▶ _EXERCISE OBJECTIVE_: Set the records down again, exactly, without their images.

▶ _LISTED RECORDS_:
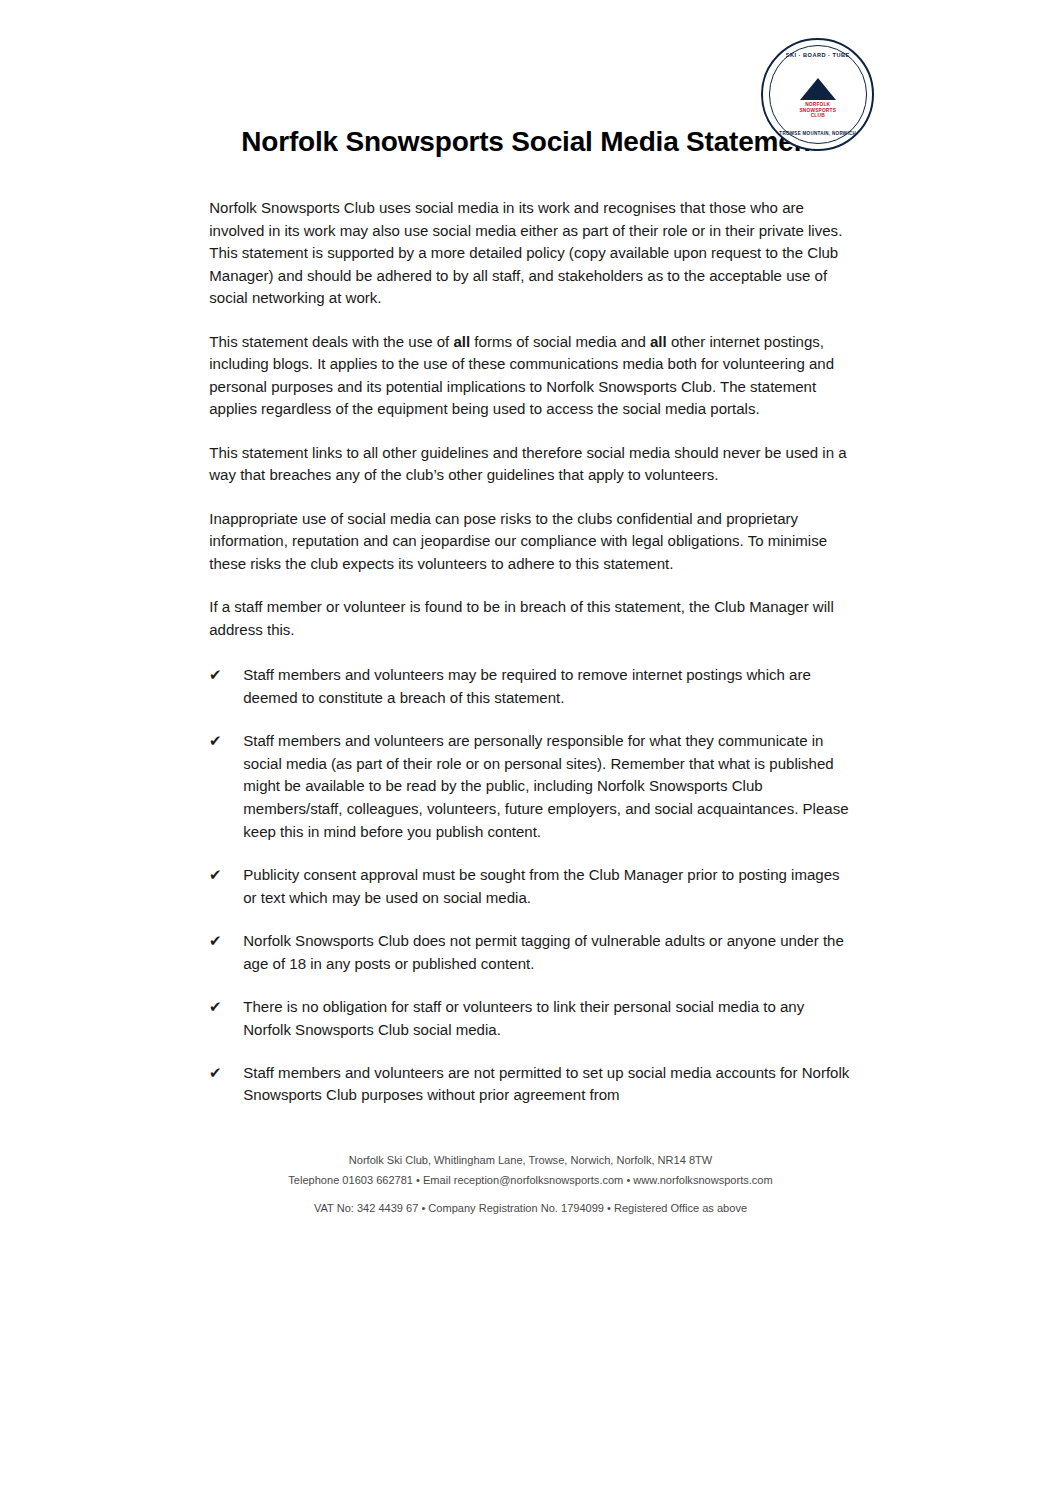SKI · BOARD · TUBE
NORFOLK
SNOWSPORTS
CLUB
TROWSE MOUNTAIN, NORWICH
Norfolk Snowsports Social Media Statement
Norfolk Snowsports Club uses social media in its work and recognises that those who are involved in its work may also use social media either as part of their role or in their private lives. This statement is supported by a more detailed policy (copy available upon request to the Club Manager) and should be adhered to by all staff, and stakeholders as to the acceptable use of social networking at work.
This statement deals with the use of all forms of social media and all other internet postings, including blogs. It applies to the use of these communications media both for volunteering and personal purposes and its potential implications to Norfolk Snowsports Club. The statement applies regardless of the equipment being used to access the social media portals.
This statement links to all other guidelines and therefore social media should never be used in a way that breaches any of the club’s other guidelines that apply to volunteers.
Inappropriate use of social media can pose risks to the clubs confidential and proprietary information, reputation and can jeopardise our compliance with legal obligations. To minimise these risks the club expects its volunteers to adhere to this statement.
If a staff member or volunteer is found to be in breach of this statement, the Club Manager will address this.
Staff members and volunteers may be required to remove internet postings which are deemed to constitute a breach of this statement.
Staff members and volunteers are personally responsible for what they communicate in social media (as part of their role or on personal sites). Remember that what is published might be available to be read by the public, including Norfolk Snowsports Club members/staff, colleagues, volunteers, future employers, and social acquaintances. Please keep this in mind before you publish content.
Publicity consent approval must be sought from the Club Manager prior to posting images or text which may be used on social media.
Norfolk Snowsports Club does not permit tagging of vulnerable adults or anyone under the age of 18 in any posts or published content.
There is no obligation for staff or volunteers to link their personal social media to any Norfolk Snowsports Club social media.
Staff members and volunteers are not permitted to set up social media accounts for Norfolk Snowsports Club purposes without prior agreement from
Norfolk Ski Club, Whitlingham Lane, Trowse, Norwich, Norfolk, NR14 8TW
Telephone 01603 662781 • Email reception@norfolksnowsports.com • www.norfolksnowsports.com
VAT No: 342 4439 67 • Company Registration No. 1794099 • Registered Office as above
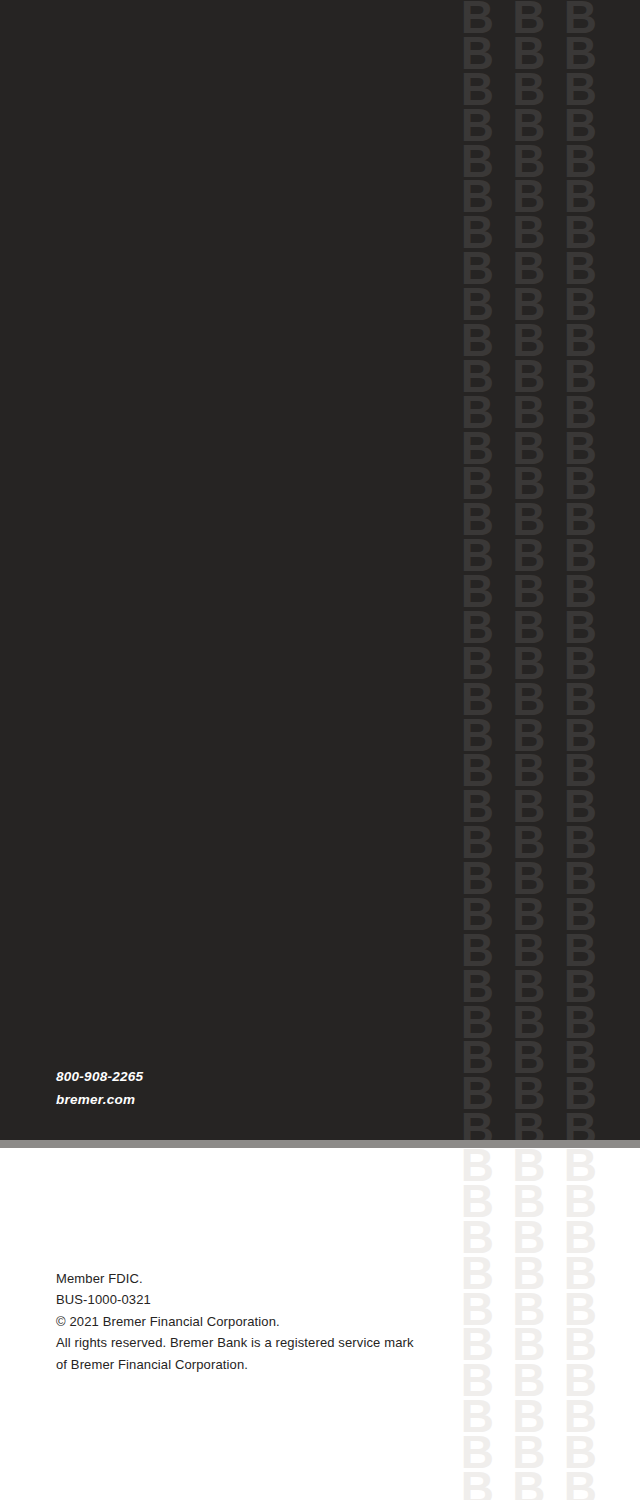B B B B B B B B B B B B B B B B B B B B B B B B B B B B B B B B B B B B B B B B B B B B B B B B B B B B B B B B B B B B B B B B B B B B B B B B B B B B B B B B B B B B B B B B B B B B B B B B
800-908-2265
bremer.com
B B B B B B B B B B B B B B B B B B B B B B B B B B B B B B
Member FDIC.
BUS-1000-0321
© 2021 Bremer Financial Corporation.
All rights reserved. Bremer Bank is a registered service mark of Bremer Financial Corporation.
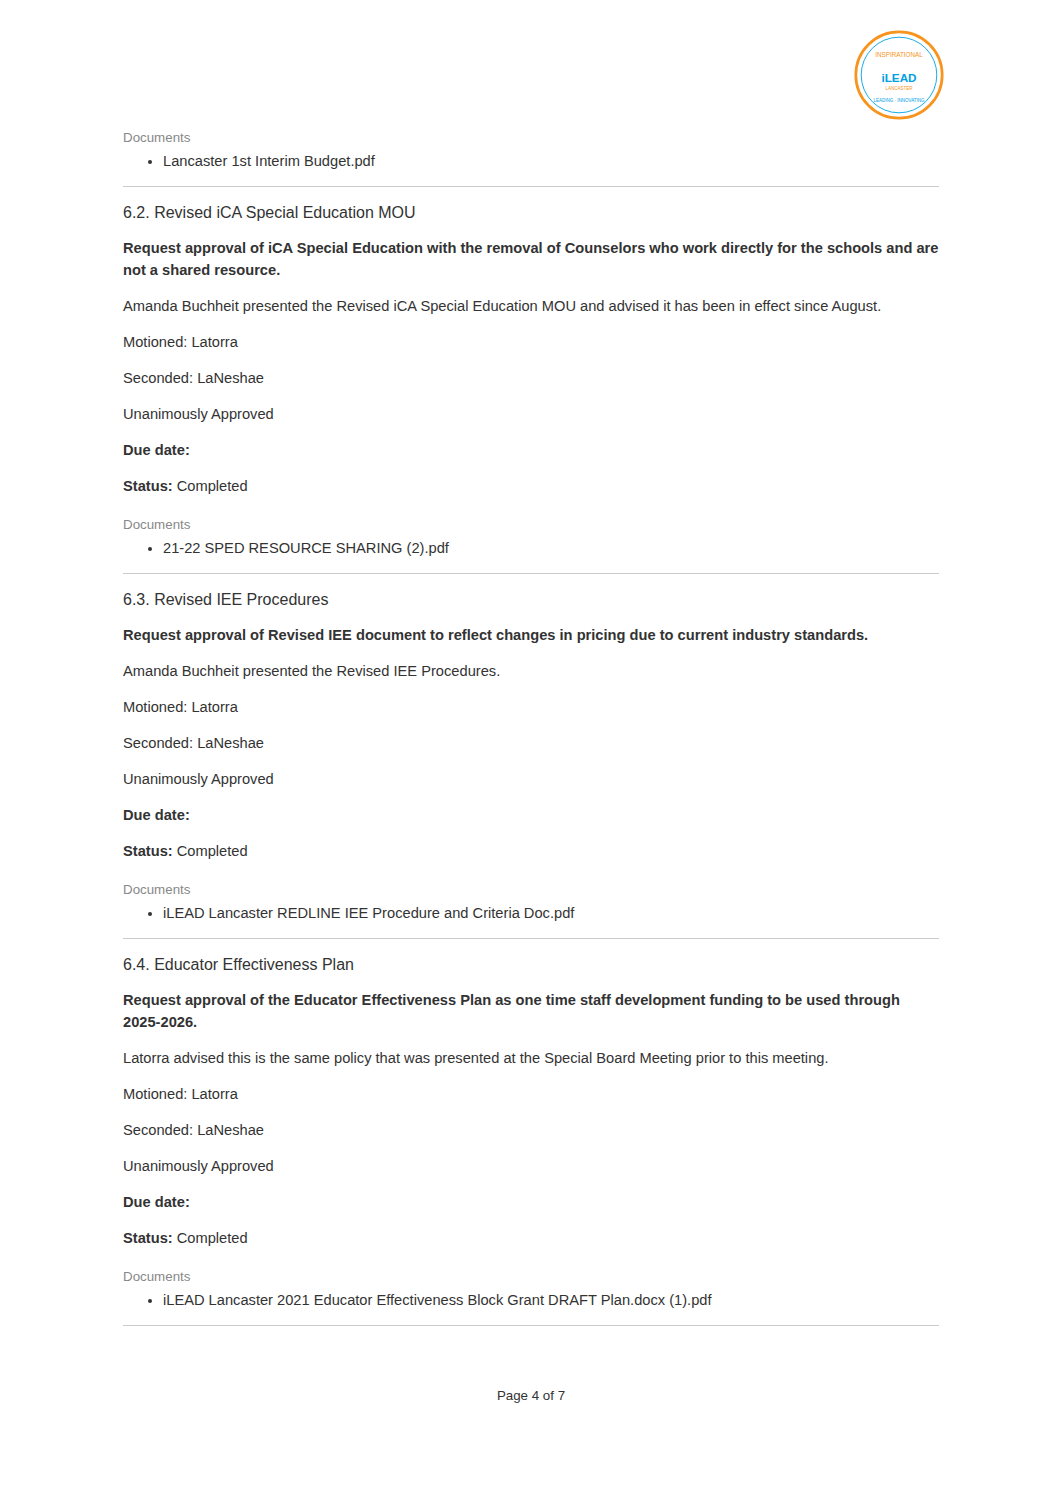Documents
Lancaster 1st Interim Budget.pdf
6.2. Revised iCA Special Education MOU
Request approval of iCA Special Education with the removal of Counselors who work directly for the schools and are not a shared resource.
Amanda Buchheit presented the Revised iCA Special Education MOU and advised it has been in effect since August.
Motioned: Latorra
Seconded: LaNeshae
Unanimously Approved
Due date:
Status: Completed
Documents
21-22 SPED RESOURCE SHARING (2).pdf
6.3. Revised IEE Procedures
Request approval of Revised IEE document to reflect changes in pricing due to current industry standards.
Amanda Buchheit presented the Revised IEE Procedures.
Motioned: Latorra
Seconded: LaNeshae
Unanimously Approved
Due date:
Status: Completed
Documents
iLEAD Lancaster REDLINE IEE Procedure and Criteria Doc.pdf
6.4. Educator Effectiveness Plan
Request approval of the Educator Effectiveness Plan as one time staff development funding to be used through 2025-2026.
Latorra advised this is the same policy that was presented at the Special Board Meeting prior to this meeting.
Motioned: Latorra
Seconded: LaNeshae
Unanimously Approved
Due date:
Status: Completed
Documents
iLEAD Lancaster 2021 Educator Effectiveness Block Grant DRAFT Plan.docx (1).pdf
Page 4 of 7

▶ _TASK RESULT_:
SKI · BOARD · TUBE
NORFOLK
SNOWSPORTS
CLUB
TROWSE MOUNTAIN, NORWICH
Norfolk Snowsports Social Media Statement
Norfolk Snowsports Club uses social media in its work and recognises that those who are involved in its work may also use social media either as part of their role or in their private lives. This statement is supported by a more detailed policy (copy available upon request to the Club Manager) and should be adhered to by all staff, and stakeholders as to the acceptable use of social networking at work.
This statement deals with the use of all forms of social media and all other internet postings, including blogs. It applies to the use of these communications media both for volunteering and personal purposes and its potential implications to Norfolk Snowsports Club. The statement applies regardless of the equipment being used to access the social media portals.
This statement links to all other guidelines and therefore social media should never be used in a way that breaches any of the club’s other guidelines that apply to volunteers.
Inappropriate use of social media can pose risks to the clubs confidential and proprietary information, reputation and can jeopardise our compliance with legal obligations. To minimise these risks the club expects its volunteers to adhere to this statement.
If a staff member or volunteer is found to be in breach of this statement, the Club Manager will address this.
Staff members and volunteers may be required to remove internet postings which are deemed to constitute a breach of this statement.
Staff members and volunteers are personally responsible for what they communicate in social media (as part of their role or on personal sites). Remember that what is published might be available to be read by the public, including Norfolk Snowsports Club members/staff, colleagues, volunteers, future employers, and social acquaintances. Please keep this in mind before you publish content.
Publicity consent approval must be sought from the Club Manager prior to posting images or text which may be used on social media.
Norfolk Snowsports Club does not permit tagging of vulnerable adults or anyone under the age of 18 in any posts or published content.
There is no obligation for staff or volunteers to link their personal social media to any Norfolk Snowsports Club social media.
Staff members and volunteers are not permitted to set up social media accounts for Norfolk Snowsports Club purposes without prior agreement from
Norfolk Ski Club, Whitlingham Lane, Trowse, Norwich, Norfolk, NR14 8TW
Telephone 01603 662781 • Email reception@norfolksnowsports.com • www.norfolksnowsports.com
VAT No: 342 4439 67 • Company Registration No. 1794099 • Registered Office as above
B B B B B B B B B B B B B B B B B B B B B B B B B B B B B B B B B B B B B B B B B B B B B B B B B B B B B B B B B B B B B B B B B B B B B B B B B B B B B B B B B B B B B B B B B B B B B B B B
800-908-2265
bremer.com
B B B B B B B B B B B B B B B B B B B B B B B B B B B B B B
Member FDIC.
BUS-1000-0321
© 2021 Bremer Financial Corporation.
All rights reserved. Bremer Bank is a registered service mark of Bremer Financial Corporation.
Documents
Lancaster 1st Interim Budget.pdf
6.2. Revised iCA Special Education MOU
Request approval of iCA Special Education with the removal of Counselors who work directly for the schools and are not a shared resource.
Amanda Buchheit presented the Revised iCA Special Education MOU and advised it has been in effect since August.
Motioned: Latorra
Seconded: LaNeshae
Unanimously Approved
Due date:
Status: Completed
Documents
21-22 SPED RESOURCE SHARING (2).pdf
6.3. Revised IEE Procedures
Request approval of Revised IEE document to reflect changes in pricing due to current industry standards.
Amanda Buchheit presented the Revised IEE Procedures.
Motioned: Latorra
Seconded: LaNeshae
Unanimously Approved
Due date:
Status: Completed
Documents
iLEAD Lancaster REDLINE IEE Procedure and Criteria Doc.pdf
6.4. Educator Effectiveness Plan
Request approval of the Educator Effectiveness Plan as one time staff development funding to be used through 2025-2026.
Latorra advised this is the same policy that was presented at the Special Board Meeting prior to this meeting.
Motioned: Latorra
Seconded: LaNeshae
Unanimously Approved
Due date:
Status: Completed
Documents
iLEAD Lancaster 2021 Educator Effectiveness Block Grant DRAFT Plan.docx (1).pdf
Page 4 of 7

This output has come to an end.